Too bad I do not have any photos from that day, I would definitelly add it to our muddy pictures contest (if we go ahead with it)


----------



## LaurJen (Aug 10, 2006)

Oh I think I would have died! LOL


----------



## Baileysmom (Aug 5, 2006)

Great movie, but I agree with Donna. I would have been mortified. If Bailey looked like that, we don't have a river where he could go to get clean. I got him groomed for the first time on Thursday and I was sure he was going to find a big mud puddle to get dirty in - thank goodness he didn't.


----------



## Katiesmommy (Sep 10, 2006)

Oh gooodness. Also whats up with YouTube its taking forever to approve my videos now


----------



## Lego&Jacub (Jul 18, 2006)

ha!
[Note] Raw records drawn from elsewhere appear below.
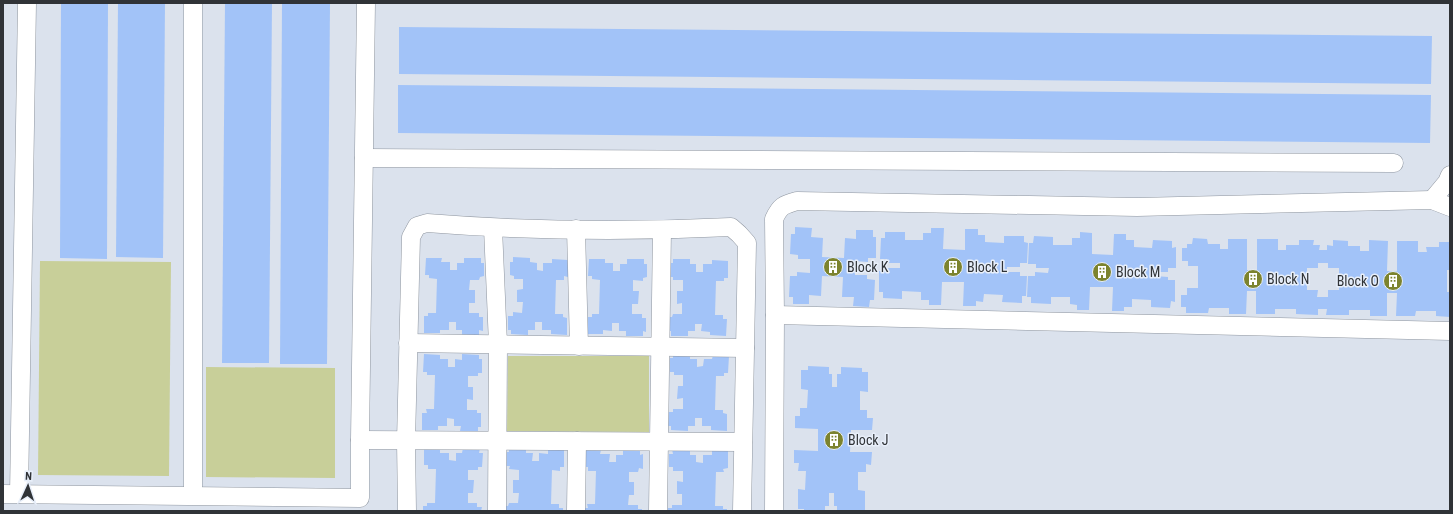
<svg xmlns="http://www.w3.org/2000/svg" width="1453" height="514" font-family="'Roboto Condensed',sans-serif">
<rect width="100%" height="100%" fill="#dbe2ed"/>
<g fill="#c8cf99">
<path d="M40,261L171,262L169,476L38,475Z"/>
<path d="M508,356H649V432L507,431Z"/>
<path d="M206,367L335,368V478L206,477Z"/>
</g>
<g fill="#a2c3f8" fill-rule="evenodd">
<path d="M61,3H108L107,259L60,258Z"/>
<path d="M118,3H165L163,258L116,257Z"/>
<path d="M225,3H272L269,363H222Z"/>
<path d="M282,3H330L327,364H280Z"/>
<path d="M399,27L1432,36L1431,84L399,74Z"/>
<path d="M398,85L1431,95L1430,143L398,133Z"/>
<path d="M795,227L812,228L811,237L823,238L822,257L844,258L845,238L856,239V230H873V237H876V258H868V262L855,261V275H867V279L875,280L874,300H870L869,307L853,306L854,297H842L843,277L822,276L821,296L809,295V304H793V297H789L790,276H797V272L810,273V259H798V255L790,254L791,234H795Z"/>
<path d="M931,228H944L943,249L965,250V229H978V235H985V242L1004,243V236H1024V242L1028,243L1027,263H1020V267H1007V272H1020V276H1027L1026,296H1022V303L1002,302L1003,295L984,294L983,302L976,301V306H963L964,282H942L941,305H929V300H921V292L902,291V299L883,298V292H879V271H887V268H900V263H887V259H880L881,238H885V232H905V240H923V233H931Z"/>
<path d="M1080,232L1092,233V254L1113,255L1114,234H1126V240H1134V247L1152,248L1153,240L1172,241V248L1176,247V268H1168V272H1155V276L1168,277V280H1175V302L1171,301L1170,308L1151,307V300L1132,299V307H1124V311H1112L1113,287H1090L1089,310H1077V305L1070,304V297H1051V304L1031,303V297H1027L1028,276H1035V272L1048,273L1049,268H1036V264H1028L1029,243H1033L1034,236L1053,237V245H1072V238H1080Z"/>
<path d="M1193,238L1207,239L1208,244H1220V249H1228V239H1247V270H1257V239H1278V250H1286V245H1299V240H1314L1313,245H1320L1319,250H1327V245L1333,246V240L1348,241V246H1360V251H1369V240L1388,241L1387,271H1397V241H1418V252H1427L1426,247H1439V242H1450V270H1447V292H1450V317L1436,316V311H1416L1415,316H1396L1397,293H1387V316H1370V310H1349V315H1326L1327,309H1318V315L1296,314V309H1275V314H1256V291H1247L1246,314H1229V308H1209L1208,313H1186V307H1181V295H1187V288H1198V266H1188V261H1182V248H1187V244H1192ZM1318,263H1328V268H1339V290H1328V297H1317L1318,290H1307V268H1318Z"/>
<path d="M513,257L530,258V262L537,263V270L543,271V263H552V259L568,260V277L564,276V280H556L555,314H563V317L567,318V335L551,334V330H542V322H535V330H528V335L511,334V330H508V316H513V312L522,313L523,302H517V290L523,289V279H514V276L510,275V262H513Z"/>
<path d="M426,258H442L441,262H450V270H457V263H464V258H481V263H484V276L480,277L479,280H470L469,290H475V303H469V313H479V317H483V331L479,330V335H462V330H456V322H449V330H440V333H424V316H428V313H436L437,279L429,278V275H425Z"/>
<path d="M589,259H605V263H613V271H620V264H627V259H644V264H647V277L643,278V281L633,280V291H639L638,304H632V314H642V318H646V332L643,331V336H626V331H619V323H612V331L603,330V334H587L588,317H592V314H599L600,280L592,279V276H588Z"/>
<path d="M673,259H690V264H696V272H703V264H712V260L728,261V278H724V281H716L715,315H723V319H727L726,336L710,335V332L701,331L702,324H695V331H688V336H671V331H668V317H672L673,314H682V303L677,304V291H683V280H673V277H669L670,263H673Z"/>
<path d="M424,354L440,355V359H448V367H455V359L462,360V354L479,355V359H482V373H478V376H468V387H473V400L467,399V410H477V413H481V427H478V432L460,431L461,426H454V419L447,418V426H438V430H422V413H427L426,409H434L435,375H427V372H423Z"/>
<path d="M673,354H690V359H697V367L703,366L704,359H712L713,355L729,356L728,373H724V376H716L715,410H723V413L727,414V431L711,430V426H702V418H695V426H688V431L671,430V426H668V412H673V409H683V398L677,399L678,386H683V375H674V372H670V358H673Z"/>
<path d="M808,366L829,367V374H832V387H837V374H841V367L862,368V372H868V392L860,391V410H867V418H873L872,430H851L850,452H872L871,465L866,464V472H858V490L865,491V510L837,511V506H834V493H829V506H825V511H804V509H798V489L805,490L806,471H798L799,463H794V450L818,451V429L795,428V416H800V408H807L808,390L801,389V370H808Z"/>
<path d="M509,447L526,448V453H533L532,461H539V453L548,454V449L564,450V467H560V471L552,470L551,504H559V508H563V511H504V506H508L509,503H518L519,493H513V480H519V470L509,469L510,466H505L506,452H509Z"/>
<path d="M424,448H440V453H449V460L456,461V453H462L463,448H480L479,453H483L482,467H478V470H468V480H474L473,493H468V503H477V507H482L481,511H423V506H427V503H435L436,469H428V465H424Z"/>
<path d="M672,449H690V455H696V462L703,463V455H712V451H728V468L723,469L724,472H716L715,506H723V509H727V511H668V508H672V505H682V494H677V481L683,482V471H673V467H669V454H673Z"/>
<path d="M585,450H601L600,454H610L609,462H616V455H623V450H640V455L643,454V469L639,468L638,472H629V482H634V495H629L628,505H638V509H642V511H583V508H588L587,504H595L596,471H588V467H584Z"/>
</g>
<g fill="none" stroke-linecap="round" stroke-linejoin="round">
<g stroke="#8e959f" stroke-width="19">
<g id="street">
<path d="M364,158L1394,163"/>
<path d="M1432,200L1447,182L1450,175"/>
<path d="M493,228L498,344L497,511"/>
<path d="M576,229L579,346"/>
<path d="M775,315L1450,331"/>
<path d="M408,343L745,348"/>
<path d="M360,440L743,442"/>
<path d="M3,494L360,498V440L366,3"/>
<path d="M19,494L27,3"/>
<path d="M193,495V3"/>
<path d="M407,511L406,441L411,237L417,226L427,223C528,231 630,232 731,227L739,234L747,243L742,511"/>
<path d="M576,511L577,441"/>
<path d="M658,511L662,230"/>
<path d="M774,511L775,315L774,219C780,206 783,205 797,201L1137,207L1432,200L1450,207"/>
</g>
</g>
<use href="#street" stroke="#fff" stroke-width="18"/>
</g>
<defs>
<g id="building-disc" transform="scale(1)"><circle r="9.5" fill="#7c832e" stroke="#e8effa"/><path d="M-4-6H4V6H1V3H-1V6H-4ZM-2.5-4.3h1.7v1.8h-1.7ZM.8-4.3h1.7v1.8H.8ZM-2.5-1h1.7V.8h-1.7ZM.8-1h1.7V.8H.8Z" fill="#fff"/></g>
</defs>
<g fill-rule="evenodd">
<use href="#building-disc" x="833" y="267"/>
<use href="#building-disc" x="953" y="267"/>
<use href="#building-disc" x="1102" y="272"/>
<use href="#building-disc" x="1253" y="279"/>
<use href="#building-disc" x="1393" y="281"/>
<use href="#building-disc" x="834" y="440"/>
</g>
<g text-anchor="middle" stroke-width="3" stroke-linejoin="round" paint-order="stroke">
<g font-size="14" fill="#303337" stroke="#e8effa" text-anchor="start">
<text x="847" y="272">Block K</text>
<text x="967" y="272">Block L</text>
<text x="1116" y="277">Block M</text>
<text x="1267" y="284">Block N</text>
<text x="1379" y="286" text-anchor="end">Block O</text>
<text x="848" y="445">Block J</text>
</g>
</g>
<rect width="1453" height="514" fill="none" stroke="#303337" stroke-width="8"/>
<g transform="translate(28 486) rotate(3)" stroke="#e8effa" stroke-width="3" paint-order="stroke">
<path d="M0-3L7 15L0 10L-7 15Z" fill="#303337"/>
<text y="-6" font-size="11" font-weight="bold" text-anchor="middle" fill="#303337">N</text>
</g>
</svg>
Looks like someone had a TERRIFIC time digging in some mud puddle lol!!!


----------



## FranH (May 8, 2005)

Great video! Reminds me of our first summer in our Michigan home. We have a mucky channel behind the house and Holly chased some geese into the channel. She was covered in the same type of mud/muck. It was late May and the water from the hose on the side of house was like ice water (unlike our lukewarm Florida water). My hands froze and I took her inside to our bathroom Not being used to well water and water softeners, I lathered her up with lots of soap.....only to find out it was impossible to rinse all of the soap/mud combination out of her fur. Hauled her back outside to the spiget.....where we both suffered from the intense cold water. This process took over 1 hour....and when I was finished, I tied her to the "for sale" sign that was still in the yard and also the only sunny spot. I sat in my chair close by and had a drink!! Needless to say, she never went back into the channel


----------



## KatzNK9 (Feb 27, 2007)

Loved your video! Ahhhhhhhh what a difference a couple of minutes can make.


----------



## GoldenPaws2 (Dec 8, 2006)

Holy Smokes.....................................................


----------



## wilki5 (Feb 25, 2007)

Wow!! That is one muddy dog!! Great video.


----------



## Charlie06 (Feb 10, 2007)

haha...that is so funny. She had a golden body with a black lab head and legs. When you first saw her did you laugh or cry?


----------